Earlier this week, Tevfik Durul and photojournalist Ayhan Mehmet flew from Athens to Rhodes and then connected to Kastellorizo island via a ferry.

Tourkika Nea published on Wednesday an article that revealed the agents and published the passport identity page of one of them.

“The Greek authorities need to make clear whether they are in favor of fascists or press freedom. The Greek authorities must find these fascists and do what is necessary," Çelik added.

It is a hilarious claim for Çelik to question Greece's press freedoms considering Turkey is one of the lowest ranked countries for media freedoms in the world, is the second most susceptible country surveyed on the European continent and its surrounds to fake news, has the most journalists jailed in the whole world, and 90% of media is government controlled.

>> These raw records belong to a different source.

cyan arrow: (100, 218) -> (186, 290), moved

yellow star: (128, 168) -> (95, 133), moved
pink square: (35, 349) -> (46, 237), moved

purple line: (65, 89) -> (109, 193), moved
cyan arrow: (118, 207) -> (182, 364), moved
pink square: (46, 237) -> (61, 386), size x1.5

Days ago, an entire Turkish television channel was shut down for 5 days, and will not reopen until Monday, because a guest on a show highlighted that Turkey is turning into a "theocratic regime."

Turkey's Radio and Television Supreme Council (RTÜK) ordered a five-day broadcast ban for opposition television station TELE1 because on the discussion programme Out of the Darkness into Light, guest Cemil Kılıç said, “It is now understood that today, there is an attempt to establish a theocratic regime in Turkey. A caliphate/sultan regime.”

Kılıç added that Turkey’s Directorate of Religious Affairs (Diyanet) is not a “part of the Muslim realm,” and that the faith of  Turkish President Recep Tayyip Erdoğan is not a "part of Islam either.”

Leader of the centre-right opposition Good Party, Meral Akşener, said in a tweet “the economy won’t recover when free press is silenced, the people’s woes won’t disappear when channels are closed.

Pro-Kurdish opposition Peoples’ Democratic Party (HDP) also said in a tweet that “The government is afraid of the power of the truth, in an attempt to prolong its life by suppressing opposition voices.”

So while the AKP regime questions Greece's press freedoms, in only recent days, Turkish opposition parties have called out press freedom's in Turkey in response to a whole channel being shut for 5 days for merely criticizing the ruling government.

This also does not account for the 165 Turkish journalists that were imprisoned as of May 2020, according to the Stockholm Center for Freedom.